The first of our round-ups of some of the short films screened as part of SXSW 2021.
Joanne Is Dead (
directed by Brian Sacca
starring Jenny O'Hara, Barry Rothbart, Jade Catta-Preta
Kicking off with the high energy riff from the Small Faces “Come On Children” this short is set in a care-home where two of the worst care workers ever bitch and moan about the supposedly demented resident who claims to have been a former CIA agent. It’s slick with a neat script by first time director Sacca (better known as an actor) which cleverly sets up a great gory gag as its pay-off.
Significant Other (
directed by Quinn George
starring Autumn Hanna, Matt Micucci
) A sense of dread is skilfully built from minimal resources in director George’s promising debut short. The cinematography by Joe Martin and music by Jake Staley combine to elevate what is, in essence, simply a couple’s late night discussion about a light fitting into something elemental and uncanny. That the film rather overstates its case with the physical appearance of something “other” seems a pity. In horror cinema, and especially in short form, less is often enough and the thrill in Significant Other is in being taken on a journey not in arriving at an actual destination.

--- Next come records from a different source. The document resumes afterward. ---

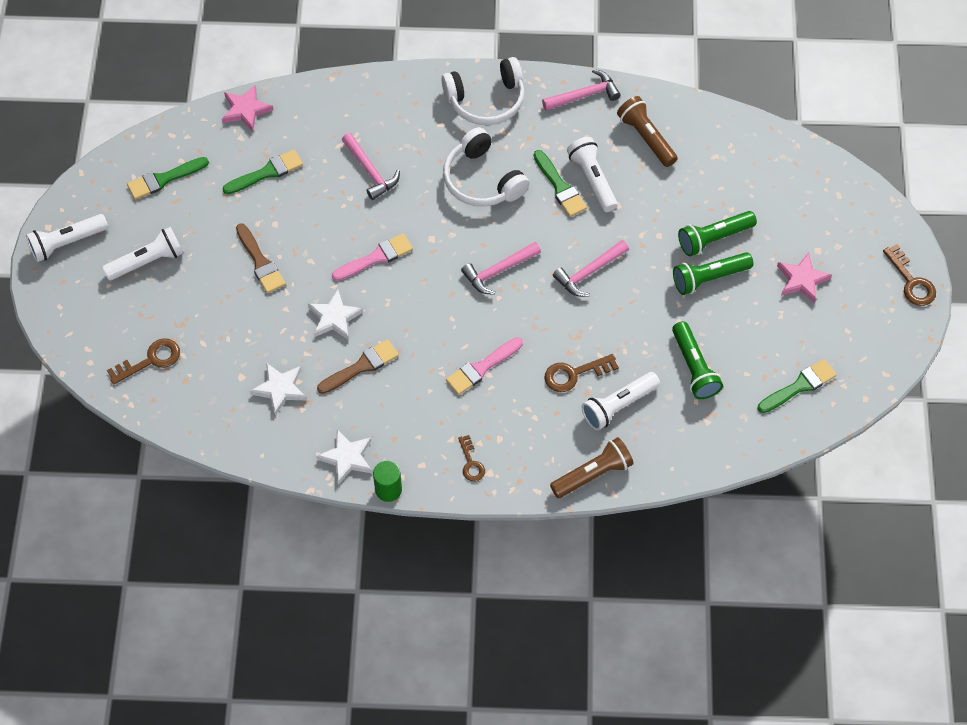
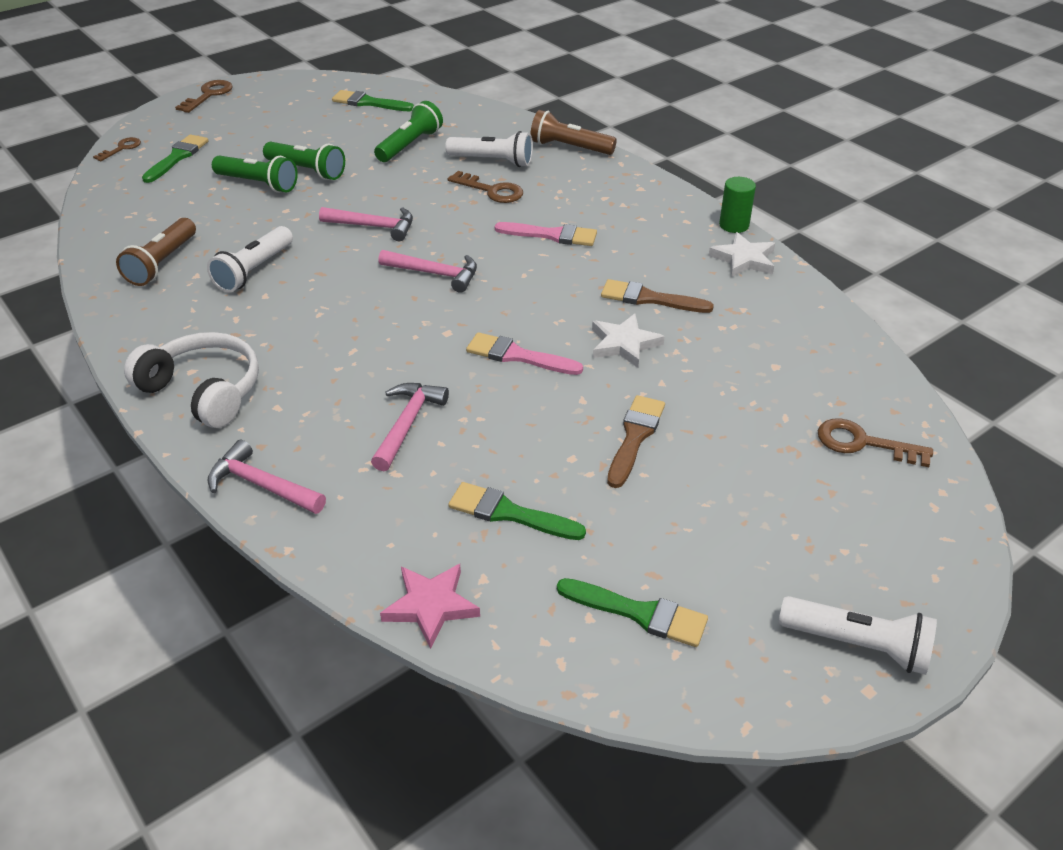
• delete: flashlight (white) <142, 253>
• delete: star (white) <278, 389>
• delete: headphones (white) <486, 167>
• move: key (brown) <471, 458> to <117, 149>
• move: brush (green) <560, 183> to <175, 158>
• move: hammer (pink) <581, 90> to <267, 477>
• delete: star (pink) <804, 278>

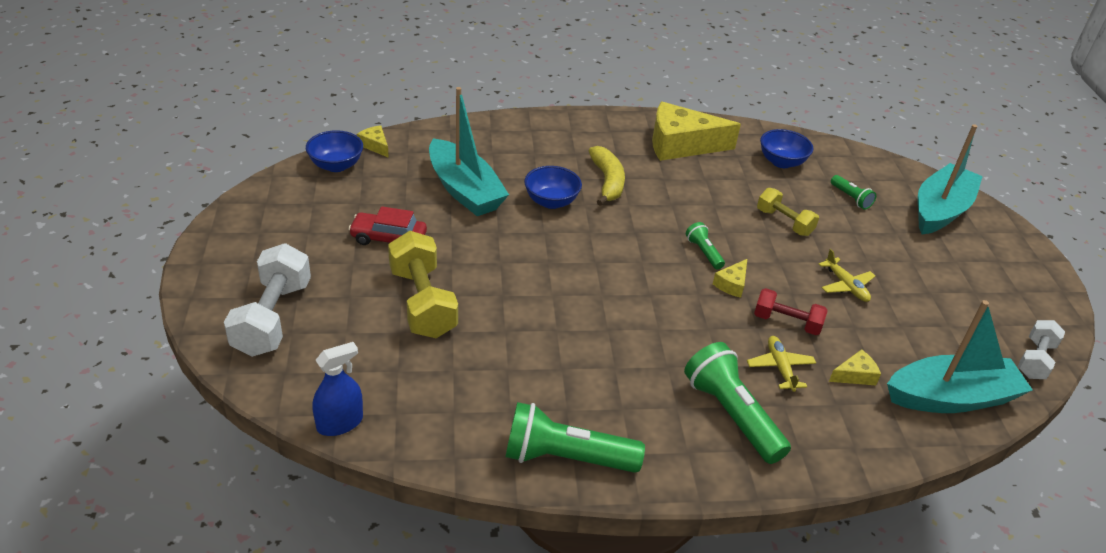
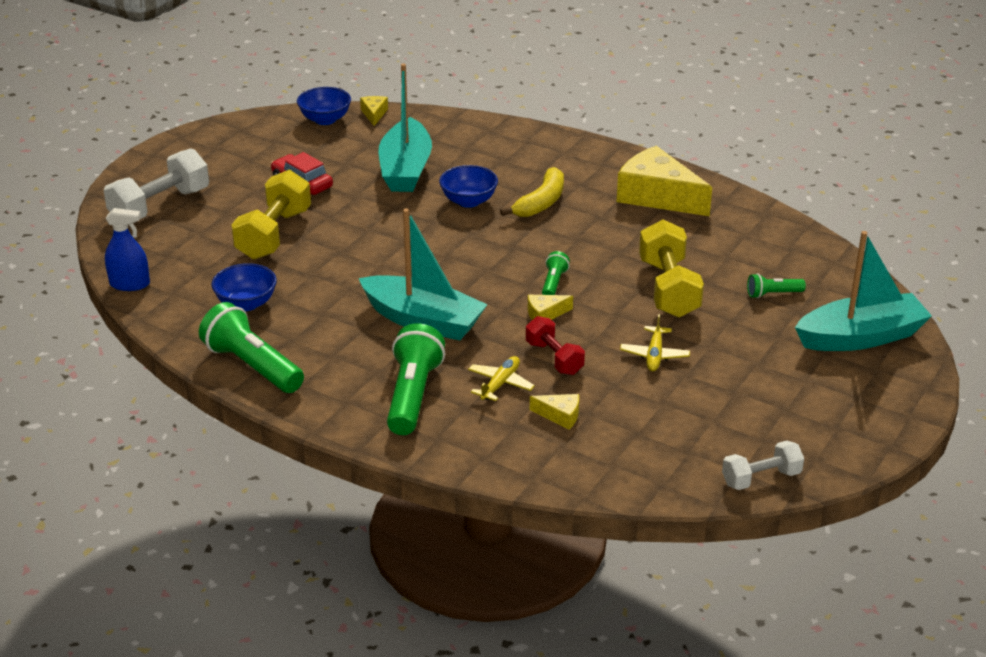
• resize: dumbbell (yellow) <788, 212> = <671, 268> x1.66
• move: bowl (blue) <787, 148> to <244, 287>
• rotate: flashlight (green) <853, 192> = <776, 285> 75 degrees clockwise
• move: boat (turquoise) <959, 356> to <423, 275>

The Thing That Ate The Birds (
directed by Sophie Mair/ Dan Gitsham
starring Rebecca Palmer, Eoin Slattery
) Coming over here, eating our birds. Released as part of production company Gunpowder & Sky’s horror brand Alter, this heavy handed allegorical tale concerning a monster visiting a seething gamekeeper benefits from the picturesque Yorkshire landscape and some solid performances. Rebecca Palmer is particularly good as the long suffering wife. The subjects it circles (Brexit/ Trump/ the rise of intolerance) deserve more subtle scrutiny than is offered here but it’s well shot and staged and suggests better things to come from the directing duo.
A Tale Best Forgotten (
directed by Thomas Stark
starring Julia Sporre, Ola Wallinder
) Stark and cinematographer Ashley Briggs construct a mind-bending slow loop to illustrate a folk-horror tale of a dog-headed man from an archive recording by poet Helen Adam. With a crackling score by Sebastian Bergström this Swedish short works like a charm.
The Expected (
written and directed by Carolina Sandvik.
) A masterful stop-motion body horror from Swedish artist Sandvik. After a miscarriage a couple’s interdependency takes a nightmarish turn. Told without words the film runs on a kind of dream logic that compels and repels often simultaneously. The husk of a body. Dead fish. Cans of Carlsberg. The model making is wonderful and the sense of claustrophobia these (presumed) small sets create works especially well when viewed online rather than in a movie house or gallery.